To investigate the mechanisms by which variation in regulatory regions affects the environmental adaptability of pigs, we analyzed tissue-specific chromatin states in candidate regions. By examining the enrichment of tissue-specific regulatory factors, we pinpointed the lung and ileum as common functional tissues for adaptation to tropical, high-altitude, and frigid environments. The role of the lung, the undertaker of respiration, in the process of adapting to various environments has been well studied [102,103,104]. The ileum is the exclusive site for vitamin B12 absorption, crucial for maintaining energy production and stress response under environmental changes [105]. As the main intestinal segment where Peyer’s patches are distributed, ileum plays a significant role in immune homeostasis by regulating gut microbiota through interactions involving IgA and epithelial barriers, enhancing disease resistance and environmental adaptability [106,107,108,109]. Additionally, the interactions between the host and the gut microbiome influences host metabolic processes and adaptability to diverse climates [110,111,112,113,114,115,116], underscoring the pivotal role of ileum in physiological resilience. In contrast, the spleen and stomach did not appear to have a specific role in the adaptation of domestic pigs to tropical, high-altitude, or frigid environments.

Our investigation demonstrated a possible association between the ABCA1 gene and tropical adaptation in domestic pigs. The identified SNP (chr1: 246,175,129, G-to-A), situated within the cis-regulatory region of ABCA1, exhibits genotype frequencies correlated with warmer climates. However, the precise mechanisms through which this SNP influences ABCA1 expression—and thereby contributes to tropical adaptation—remain unclear. To substantiate this hypothesis, further studies investigating the three-dimensional interactions between the SNP and the ABCA1 gene, alongside comprehensive animal experiments, are essential for a more definitive understanding of the gene’s role in environmental adaptability.

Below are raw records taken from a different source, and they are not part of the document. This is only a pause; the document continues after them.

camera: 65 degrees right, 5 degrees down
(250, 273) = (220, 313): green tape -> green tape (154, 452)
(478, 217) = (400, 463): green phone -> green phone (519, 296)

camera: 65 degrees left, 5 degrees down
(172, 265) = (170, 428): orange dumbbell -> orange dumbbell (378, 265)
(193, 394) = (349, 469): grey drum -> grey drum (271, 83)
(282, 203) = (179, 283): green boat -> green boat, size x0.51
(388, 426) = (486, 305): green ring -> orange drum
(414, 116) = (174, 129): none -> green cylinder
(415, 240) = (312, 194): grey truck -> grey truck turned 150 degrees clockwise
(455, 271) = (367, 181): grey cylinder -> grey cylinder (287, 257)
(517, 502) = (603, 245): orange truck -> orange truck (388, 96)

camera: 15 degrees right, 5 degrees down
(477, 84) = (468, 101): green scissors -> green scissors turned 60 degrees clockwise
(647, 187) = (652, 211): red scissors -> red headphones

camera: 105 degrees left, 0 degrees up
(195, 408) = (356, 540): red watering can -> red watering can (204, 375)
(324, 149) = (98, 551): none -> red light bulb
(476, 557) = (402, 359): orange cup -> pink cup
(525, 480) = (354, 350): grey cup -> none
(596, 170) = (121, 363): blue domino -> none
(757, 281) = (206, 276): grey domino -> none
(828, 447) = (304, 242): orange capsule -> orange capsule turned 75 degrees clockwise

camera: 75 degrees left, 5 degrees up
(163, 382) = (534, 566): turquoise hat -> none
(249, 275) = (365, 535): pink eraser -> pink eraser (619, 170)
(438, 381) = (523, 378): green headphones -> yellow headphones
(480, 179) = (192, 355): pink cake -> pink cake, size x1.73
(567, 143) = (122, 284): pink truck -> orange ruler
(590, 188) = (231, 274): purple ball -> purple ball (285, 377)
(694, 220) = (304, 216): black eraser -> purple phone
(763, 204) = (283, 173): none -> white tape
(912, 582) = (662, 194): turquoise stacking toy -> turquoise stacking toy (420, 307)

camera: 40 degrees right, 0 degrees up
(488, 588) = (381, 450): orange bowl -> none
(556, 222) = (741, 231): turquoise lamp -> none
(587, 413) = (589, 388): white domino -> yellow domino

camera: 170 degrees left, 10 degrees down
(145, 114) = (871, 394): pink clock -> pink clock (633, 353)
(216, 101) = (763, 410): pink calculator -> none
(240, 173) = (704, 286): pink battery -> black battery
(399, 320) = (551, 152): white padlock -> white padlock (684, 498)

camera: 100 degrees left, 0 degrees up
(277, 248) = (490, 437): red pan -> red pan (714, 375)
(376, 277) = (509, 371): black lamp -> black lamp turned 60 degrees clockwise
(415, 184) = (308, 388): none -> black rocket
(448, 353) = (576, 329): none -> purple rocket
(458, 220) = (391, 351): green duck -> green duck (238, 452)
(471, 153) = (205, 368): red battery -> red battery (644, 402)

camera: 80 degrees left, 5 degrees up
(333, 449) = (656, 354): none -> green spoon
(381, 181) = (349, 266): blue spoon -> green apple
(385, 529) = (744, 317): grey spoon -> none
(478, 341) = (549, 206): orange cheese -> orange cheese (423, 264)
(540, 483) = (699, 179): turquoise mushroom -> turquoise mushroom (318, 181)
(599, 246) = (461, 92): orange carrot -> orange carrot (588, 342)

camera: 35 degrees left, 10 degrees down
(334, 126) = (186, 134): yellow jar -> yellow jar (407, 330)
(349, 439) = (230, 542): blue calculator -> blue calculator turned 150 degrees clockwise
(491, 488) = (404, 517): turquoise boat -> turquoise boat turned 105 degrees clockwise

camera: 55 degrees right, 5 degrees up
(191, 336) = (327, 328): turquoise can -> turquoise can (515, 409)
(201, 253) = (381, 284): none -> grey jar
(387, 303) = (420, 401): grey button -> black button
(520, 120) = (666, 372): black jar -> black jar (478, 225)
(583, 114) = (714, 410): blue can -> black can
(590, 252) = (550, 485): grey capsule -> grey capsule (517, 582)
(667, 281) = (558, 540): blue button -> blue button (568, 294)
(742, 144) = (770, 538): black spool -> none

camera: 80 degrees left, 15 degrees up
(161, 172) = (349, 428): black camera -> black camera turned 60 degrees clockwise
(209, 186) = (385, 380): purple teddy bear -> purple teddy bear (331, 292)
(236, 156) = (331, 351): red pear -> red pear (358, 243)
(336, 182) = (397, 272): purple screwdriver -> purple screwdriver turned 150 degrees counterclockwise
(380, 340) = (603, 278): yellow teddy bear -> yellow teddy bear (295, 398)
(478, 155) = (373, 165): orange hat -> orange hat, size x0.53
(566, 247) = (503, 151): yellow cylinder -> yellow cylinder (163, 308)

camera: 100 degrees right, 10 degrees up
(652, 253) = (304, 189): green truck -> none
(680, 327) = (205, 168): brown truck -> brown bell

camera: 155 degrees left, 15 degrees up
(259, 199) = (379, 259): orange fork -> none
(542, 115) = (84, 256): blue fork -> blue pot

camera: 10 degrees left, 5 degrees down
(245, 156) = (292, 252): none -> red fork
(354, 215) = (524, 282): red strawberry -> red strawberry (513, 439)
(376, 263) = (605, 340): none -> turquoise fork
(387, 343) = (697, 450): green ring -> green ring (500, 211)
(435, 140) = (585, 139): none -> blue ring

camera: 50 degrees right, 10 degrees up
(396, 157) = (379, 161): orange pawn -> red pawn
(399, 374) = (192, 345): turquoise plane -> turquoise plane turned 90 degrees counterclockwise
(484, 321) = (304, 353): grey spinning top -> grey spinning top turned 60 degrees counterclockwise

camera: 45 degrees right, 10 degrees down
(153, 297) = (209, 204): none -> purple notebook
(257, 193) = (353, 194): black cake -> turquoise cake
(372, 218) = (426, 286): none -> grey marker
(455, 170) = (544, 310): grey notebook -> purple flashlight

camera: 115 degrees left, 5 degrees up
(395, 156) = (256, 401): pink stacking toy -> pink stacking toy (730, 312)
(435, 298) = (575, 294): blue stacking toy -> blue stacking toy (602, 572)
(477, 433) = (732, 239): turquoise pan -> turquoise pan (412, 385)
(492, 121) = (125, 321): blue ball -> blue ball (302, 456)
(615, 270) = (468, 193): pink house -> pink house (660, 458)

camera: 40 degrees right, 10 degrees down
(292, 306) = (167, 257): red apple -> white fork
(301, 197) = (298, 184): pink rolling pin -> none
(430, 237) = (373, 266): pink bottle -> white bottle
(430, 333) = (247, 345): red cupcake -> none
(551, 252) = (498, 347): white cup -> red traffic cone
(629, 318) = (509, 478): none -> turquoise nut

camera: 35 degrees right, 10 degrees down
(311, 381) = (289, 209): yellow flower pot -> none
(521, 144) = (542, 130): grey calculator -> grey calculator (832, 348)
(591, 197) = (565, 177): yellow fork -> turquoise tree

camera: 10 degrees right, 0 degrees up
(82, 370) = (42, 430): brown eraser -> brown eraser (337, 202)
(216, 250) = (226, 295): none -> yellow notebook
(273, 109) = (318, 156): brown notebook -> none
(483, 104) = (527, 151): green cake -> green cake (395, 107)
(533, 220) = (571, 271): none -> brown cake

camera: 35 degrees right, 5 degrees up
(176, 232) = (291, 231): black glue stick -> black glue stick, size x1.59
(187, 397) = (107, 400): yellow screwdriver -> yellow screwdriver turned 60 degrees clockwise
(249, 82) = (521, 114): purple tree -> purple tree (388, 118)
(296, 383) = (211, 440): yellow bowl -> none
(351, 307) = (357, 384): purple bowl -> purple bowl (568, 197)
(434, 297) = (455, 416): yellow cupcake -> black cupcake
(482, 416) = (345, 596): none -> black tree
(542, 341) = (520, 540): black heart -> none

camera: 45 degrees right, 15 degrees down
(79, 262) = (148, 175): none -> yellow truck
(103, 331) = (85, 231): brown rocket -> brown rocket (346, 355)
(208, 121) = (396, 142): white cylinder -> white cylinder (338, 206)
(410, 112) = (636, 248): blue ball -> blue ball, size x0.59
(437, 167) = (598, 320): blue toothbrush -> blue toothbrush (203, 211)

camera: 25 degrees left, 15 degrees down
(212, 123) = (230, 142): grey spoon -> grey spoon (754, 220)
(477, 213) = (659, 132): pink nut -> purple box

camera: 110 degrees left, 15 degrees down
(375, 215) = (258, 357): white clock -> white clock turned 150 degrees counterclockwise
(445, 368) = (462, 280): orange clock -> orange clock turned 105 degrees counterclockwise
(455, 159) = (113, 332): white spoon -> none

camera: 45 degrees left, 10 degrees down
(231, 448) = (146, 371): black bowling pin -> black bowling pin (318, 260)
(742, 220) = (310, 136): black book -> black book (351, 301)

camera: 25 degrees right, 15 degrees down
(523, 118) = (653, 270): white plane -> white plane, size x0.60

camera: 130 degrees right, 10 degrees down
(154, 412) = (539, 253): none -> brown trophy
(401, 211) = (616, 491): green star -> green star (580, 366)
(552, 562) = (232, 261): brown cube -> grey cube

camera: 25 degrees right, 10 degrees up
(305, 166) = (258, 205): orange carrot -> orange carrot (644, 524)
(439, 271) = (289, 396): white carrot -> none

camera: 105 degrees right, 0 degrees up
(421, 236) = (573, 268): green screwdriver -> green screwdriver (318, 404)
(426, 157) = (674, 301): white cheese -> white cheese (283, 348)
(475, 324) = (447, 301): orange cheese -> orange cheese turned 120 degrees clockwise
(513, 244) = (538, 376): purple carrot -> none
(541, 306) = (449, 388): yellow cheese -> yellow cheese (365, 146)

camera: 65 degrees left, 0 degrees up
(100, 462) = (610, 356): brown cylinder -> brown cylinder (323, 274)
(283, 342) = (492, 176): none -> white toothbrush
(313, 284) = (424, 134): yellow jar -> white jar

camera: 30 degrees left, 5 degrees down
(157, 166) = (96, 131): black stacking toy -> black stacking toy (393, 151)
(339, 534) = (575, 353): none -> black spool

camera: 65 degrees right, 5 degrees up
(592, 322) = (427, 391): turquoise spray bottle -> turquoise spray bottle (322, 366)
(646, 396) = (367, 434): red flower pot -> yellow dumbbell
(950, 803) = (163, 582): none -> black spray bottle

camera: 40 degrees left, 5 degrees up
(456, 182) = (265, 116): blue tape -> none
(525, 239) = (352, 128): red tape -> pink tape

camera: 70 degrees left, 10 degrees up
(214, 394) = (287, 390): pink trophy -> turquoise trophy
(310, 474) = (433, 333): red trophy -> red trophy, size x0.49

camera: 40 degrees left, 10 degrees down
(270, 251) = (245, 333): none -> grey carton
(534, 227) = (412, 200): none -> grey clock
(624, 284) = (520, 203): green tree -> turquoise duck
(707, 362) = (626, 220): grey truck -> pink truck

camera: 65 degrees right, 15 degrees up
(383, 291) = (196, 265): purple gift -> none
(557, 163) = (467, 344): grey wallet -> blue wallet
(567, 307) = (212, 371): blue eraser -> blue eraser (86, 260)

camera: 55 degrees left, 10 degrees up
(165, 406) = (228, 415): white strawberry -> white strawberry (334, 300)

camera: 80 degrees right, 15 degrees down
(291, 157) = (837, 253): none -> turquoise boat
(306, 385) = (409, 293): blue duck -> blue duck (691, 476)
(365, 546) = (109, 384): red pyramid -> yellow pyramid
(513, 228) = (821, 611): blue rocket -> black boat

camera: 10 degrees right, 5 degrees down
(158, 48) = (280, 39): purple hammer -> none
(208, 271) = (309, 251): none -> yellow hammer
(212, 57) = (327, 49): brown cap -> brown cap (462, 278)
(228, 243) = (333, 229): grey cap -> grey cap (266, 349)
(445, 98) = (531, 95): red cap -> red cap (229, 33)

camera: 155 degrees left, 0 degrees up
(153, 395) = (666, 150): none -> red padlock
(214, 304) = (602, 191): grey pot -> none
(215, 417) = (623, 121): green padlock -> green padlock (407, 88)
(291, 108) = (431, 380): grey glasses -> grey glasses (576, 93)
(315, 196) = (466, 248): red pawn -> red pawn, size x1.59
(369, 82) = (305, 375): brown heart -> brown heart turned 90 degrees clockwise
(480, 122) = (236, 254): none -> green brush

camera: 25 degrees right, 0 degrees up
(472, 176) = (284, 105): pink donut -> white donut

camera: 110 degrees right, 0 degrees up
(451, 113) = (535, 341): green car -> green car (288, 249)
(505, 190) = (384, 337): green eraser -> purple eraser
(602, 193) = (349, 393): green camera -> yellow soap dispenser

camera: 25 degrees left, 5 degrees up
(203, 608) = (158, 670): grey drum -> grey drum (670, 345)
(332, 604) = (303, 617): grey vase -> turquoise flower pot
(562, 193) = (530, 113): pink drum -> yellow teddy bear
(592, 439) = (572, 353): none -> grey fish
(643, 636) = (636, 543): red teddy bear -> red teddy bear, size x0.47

Through the elucidation of the positive selection phenomena occurring within regulatory regions during environmental adaptation, our study extended our understanding of pig environmental adaptability to specific tissues, providing a framework for incorporating single-cell data into future adaptability research while also highlighting the crucial role played by cis-regulatory mutations in enabling pig adaptation to tropical environments.

Conclusion

This genome-wide study revealed the genetic mechanisms behind the adaptation of Chinese pig breeds to tropical, high-altitude, and frigid environments. Our findings revealed significant population stratification driven by habitat isolation and pinpointed genomic regions under selection linked to key adaptive traits. Notably, we identified candidate functional tissues for adaptation include the lung and ileum and uncovered a mutation (chr1: G246,175,129A) in the cis-regulatory region of ABCA1 gene as a promising variant for tropical adaptation. Overall, the genetic diversity observed, encompassing both coding and non-coding regions, underscored the complex genetic basis of environmental tolerance and survival. Our results provided profound insights into the genetic architecture of environmental adaptation, offering valuable implications for pig breeding programs and serving as a reference for understanding human diseases related to environmental stress.